I am sure there are many sinful emotions tied up in my love of living and traveling and being overseas. There’s pride and a desire for adventure and a longing to be different.
But there’s also a love for it. Learning the road rules, the food cultures, the hand gestures, the clothing staples, the housing quirks, and the right way to check out in a grocery store… I love all that. No matter where I am in the world, I get a thrill from learning these everyday communication techniques, learning how to fit in like a local, learning how to blend my family’s culture and the country’s culture.
And so, because of all these tied-to-my-heartstrings reasons, I’ve loved this chance to birth one of my children and raise two of them — at least for a little while — in another country. Together, Elliott and I encouraged and taught and watched them experience and savor this overseas life too. We watched them play with children for hours who didn’t speak their language, watched their eyes light up with delight over foods we can’t find in the States, watched them hike mountains and swim in oceans and walk on streets where no one else shares their nationality.
Our children’s acceptance and fascination with all we teach them — “this is good” or “this is different” or “this is home” — is a privilege given to parents. For this season of life, I’m so glad that we could teach them that home includes buying olives and eggplants at the market each week, and a handyman who speaks only Italian, and the unbending rule that you must say “grazie” after someone does something kind.

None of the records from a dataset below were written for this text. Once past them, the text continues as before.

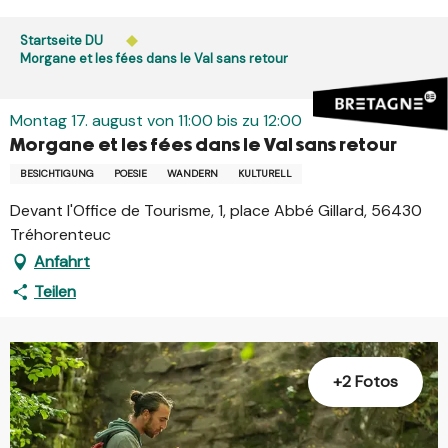
Aller
au
Startseite DU
contenu
Morgane et les fées dans le Val sans retour
principal
Montag 17. august von 11:00 bis zu 12:00
Morgane et les fées dans le Val sans retour
BESICHTIGUNG
POESIE
WANDERN
KULTURELL
Devant l'Office de Tourisme, 1, place Abbé Gillard, 56430
Tréhorenteuc
Anfahrt
Teilen
+2 Fotos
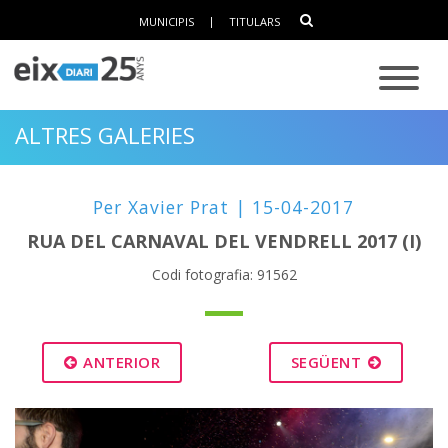
MUNICIPIS
|
TITULARS
ALTRES GALERIES
Per Xavier Prat | 15-04-2017
RUA DEL CARNAVAL DEL VENDRELL 2017 (I)
Codi fotografia: 91562
ANTERIOR
SEGÜENT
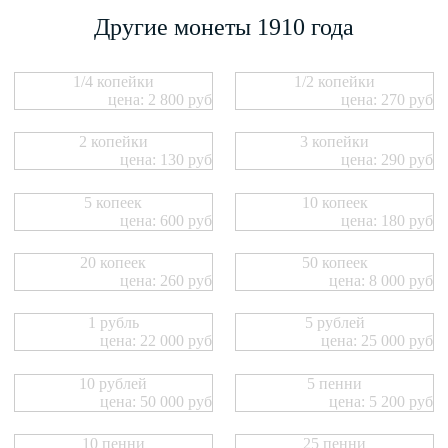
Другие монеты 1910 года
1/4 копейки
1/2 копейки
цена: 2 800 руб
цена: 270 руб
2 копейки
3 копейки
цена: 130 руб
цена: 290 руб
5 копеек
10 копеек
цена: 600 руб
цена: 180 руб
20 копеек
50 копеек
цена: 260 руб
цена: 8 000 руб
1 рубль
5 рублей
цена: 22 000 руб
цена: 25 000 руб
10 рублей
5 пенни
цена: 50 000 руб
цена: 5 200 руб
10 пенни
25 пенни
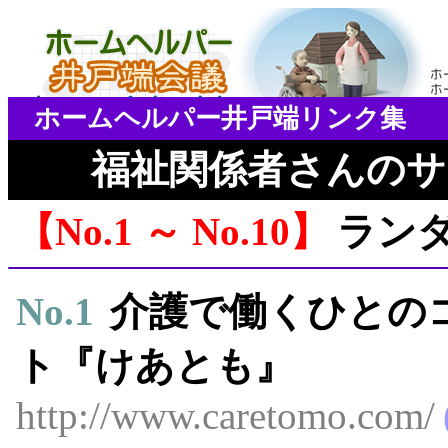
ホームヘルパー井戸端リンク集
福祉関係者さんのサ
No.1 ～ No.10
ラン
No.
1
介護で働くひとの
ト『けあとも』
http://www.caretomo.com/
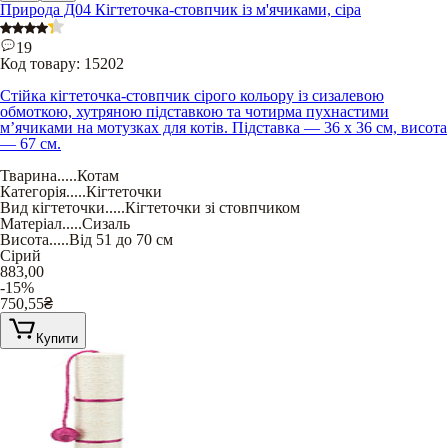
Природа Д04 Кігтеточка-стовпчик із м'ячиками, сіра
19
Код товару:
15202
Стійка кігтеточка-стовпчик сірого кольору із сизалевою
обмоткою, хутряною підставкою та чотирма пухнастими
м’ячиками на мотузках для котів. Підставка — 36 х 36 см, висота
— 67 см.
Тварина
.....
Котам
Категорія
.....
Кігтеточки
Вид кігтеточки
.....
Кігтеточки зі стовпчиком
Матеріал
.....
Сизаль
Висота
.....
Від 51 до 70 см
Сірий
883,00
-15%
750,55
₴
Купити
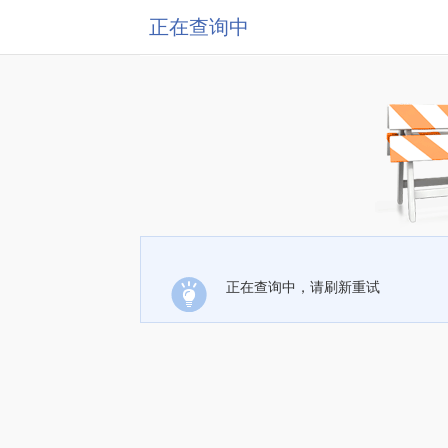
正在查询中
正在查询中，请刷新重试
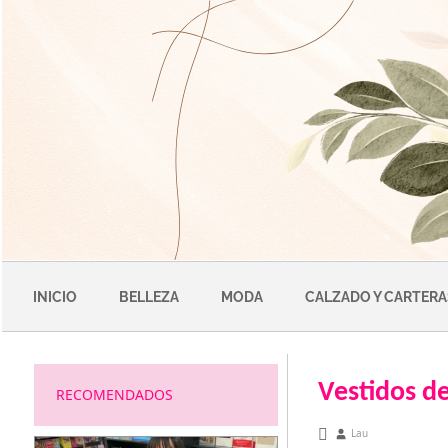
Saltar
al
contenido
INICIO
BELLEZA
MODA
CALZADO Y CARTERA
Vestidos d
RECOMENDADOS
noviembre 25, 2012
Lau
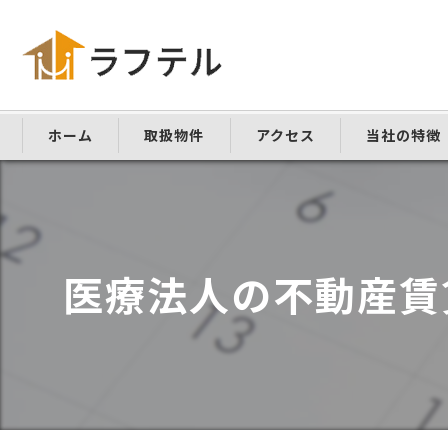
ホーム
取扱物件
アクセス
当社の特徴
仲介手数料な
敷金礼金なし
医療法人の不動産賃
家具家電付き
学生向け
ペット可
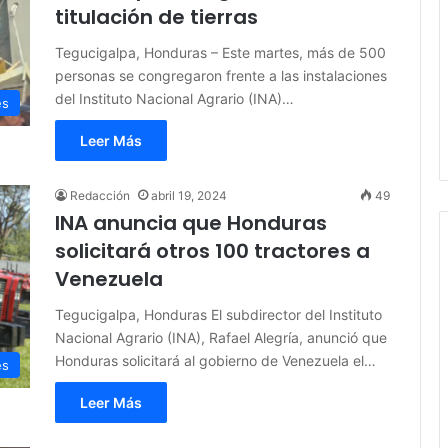
titulación de tierras
Tegucigalpa, Honduras – Este martes, más de 500
personas se congregaron frente a las instalaciones
del Instituto Nacional Agrario (INA)…
es
Leer Más
Redacción
abril 19, 2024
49
INA anuncia que Honduras
solicitará otros 100 tractores a
Venezuela
Tegucigalpa, Honduras El subdirector del Instituto
Nacional Agrario (INA), Rafael Alegría, anunció que
Honduras solicitará al gobierno de Venezuela el…
es
Leer Más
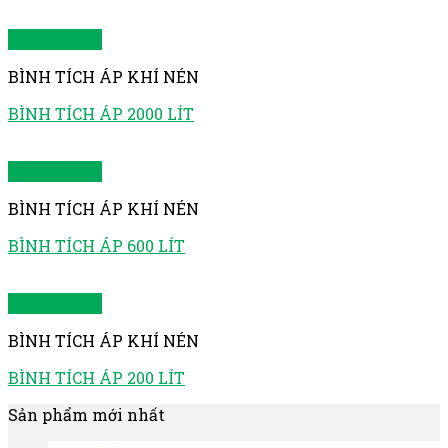
Quick View
BÌNH TÍCH ÁP KHÍ NÉN
BÌNH TÍCH ÁP 2000 LÍT
Quick View
BÌNH TÍCH ÁP KHÍ NÉN
BÌNH TÍCH ÁP 600 LÍT
Quick View
BÌNH TÍCH ÁP KHÍ NÉN
BÌNH TÍCH ÁP 200 LÍT
Sản phẩm mới nhất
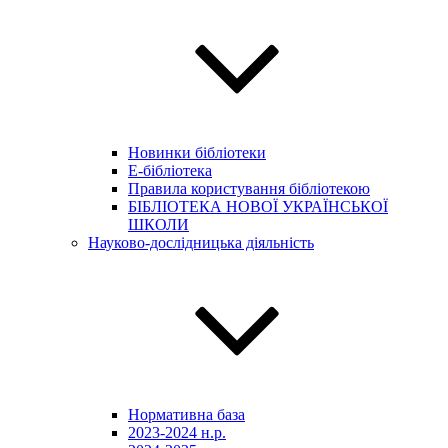
Новинки бібліотеки
E-бібліотека
Правила користування бібліотекою
БІБЛІОТЕКА НОВОЇ УКРАЇНСЬКОЇ
ШКОЛИ
Науково-дослідницька діяльність
Нормативна база
2023-2024 н.р.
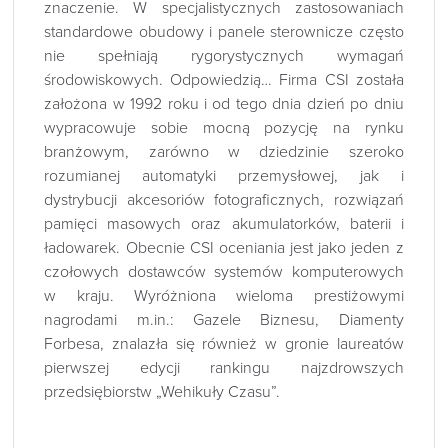
znaczenie. W specjalistycznych zastosowaniach
standardowe obudowy i panele sterownicze często
nie spełniają rygorystycznych wymagań
środowiskowych. Odpowiedzią… Firma CSI została
założona w 1992 roku i od tego dnia dzień po dniu
wypracowuje sobie mocną pozycję na rynku
branżowym, zarówno w dziedzinie szeroko
rozumianej automatyki przemysłowej, jak i
dystrybucji akcesoriów fotograficznych, rozwiązań
pamięci masowych oraz akumulatorków, baterii i
ładowarek. Obecnie CSI oceniania jest jako jeden z
czołowych dostawców systemów komputerowych
w kraju. Wyróżniona wieloma prestiżowymi
nagrodami m.in.: Gazele Biznesu, Diamenty
Forbesa, znalazła się również w gronie laureatów
pierwszej edycji rankingu najzdrowszych
przedsiębiorstw „Wehikuły Czasu”.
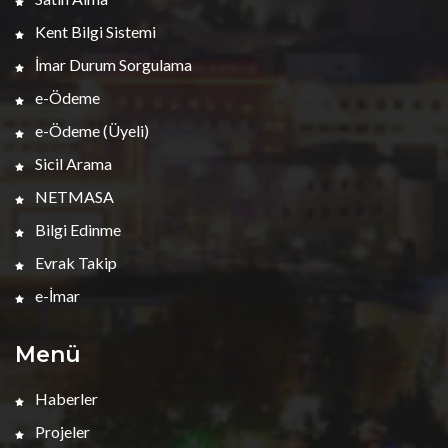
Kent Bilgi Sistemi
İmar Durum Sorgulama
e-Ödeme
e-Ödeme (Üyeli)
Sicil Arama
NETMASA
Bilgi Edinme
Evrak Takip
e-İmar
Menü
Haberler
Projeler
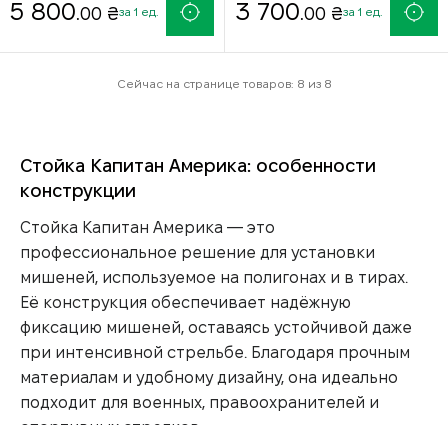
5 800
3 700
.00 ₴
.00 ₴
за 1 ед.
за 1 ед.
Сейчас на странице товаров: 8 из 8
Стойка Капитан Америка: особенности
конструкции
Стойка Капитан Америка — это
профессиональное решение для установки
мишеней, используемое на полигонах и в тирах.
Её конструкция обеспечивает надёжную
фиксацию мишеней, оставаясь устойчивой даже
при интенсивной стрельбе. Благодаря прочным
материалам и удобному дизайну, она идеально
подходит для военных, правоохранителей и
спортивных стрелков.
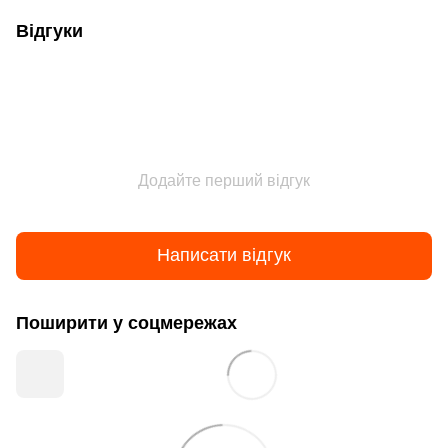
Відгуки
Додайте перший відгук
Написати відгук
Поширити у соцмережах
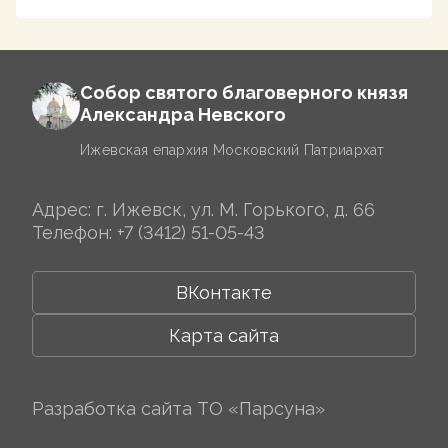
Собор святого благоверного князя
Александра Невского
Ижевская епархия Московский Патриархат
Адрес: г. Ижевск, ул. М. Горького, д. 66
Телефон:
+7 (3412) 51-05-43
ВКонтакте
Карта сайта
Разработка сайта
ТО «Парсуна»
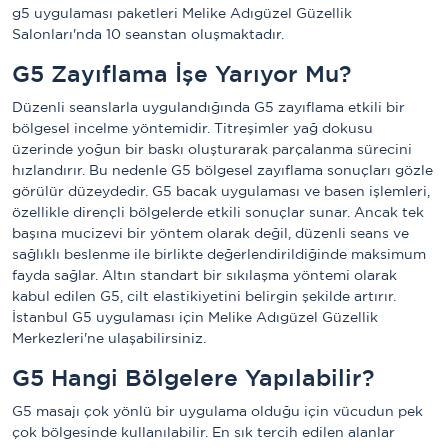
g5 uygulaması paketleri Melike Adıgüzel Güzellik
Salonları'nda 10 seanstan oluşmaktadır.
G5 Zayıflama İşe Yarıyor Mu?
Düzenli seanslarla uygulandığında G5 zayıflama etkili bir
bölgesel incelme yöntemidir. Titreşimler yağ dokusu
üzerinde yoğun bir baskı oluşturarak parçalanma sürecini
hızlandırır. Bu nedenle G5 bölgesel zayıflama sonuçları gözle
görülür düzeydedir. G5 bacak uygulaması ve basen işlemleri,
özellikle dirençli bölgelerde etkili sonuçlar sunar. Ancak tek
başına mucizevi bir yöntem olarak değil, düzenli seans ve
sağlıklı beslenme ile birlikte değerlendirildiğinde maksimum
fayda sağlar. Altın standart bir sıkılaşma yöntemi olarak
kabul edilen G5, cilt elastikiyetini belirgin şekilde artırır.
İstanbul G5 uygulaması için Melike Adıgüzel Güzellik
Merkezleri'ne ulaşabilirsiniz.
G5 Hangi Bölgelere Yapılabilir?
G5 masajı çok yönlü bir uygulama olduğu için vücudun pek
çok bölgesinde kullanılabilir. En sık tercih edilen alanlar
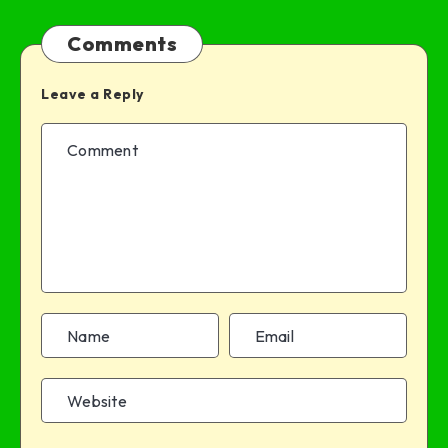
Comments
Leave a Reply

I hope we can continue to welcome the world into our home, in California and beyond, through food, visitors, books, and discussions around the dinner table. I worry that I will become complacent, or that I’ll forget. I fear — because I know my weaknesses — that I’ll become comfortable with familiar and forget the beauty and challenge of living so close to the ground in another culture. I hope I won’t forget.
And I hope it won’t be too long before we pack our bags and move overseas again for awhile. Oh please, God, don’t let it be too long.
Have you ever left a life overseas, and do you long to go back? Any encouragement for someone about to make the transition to the States?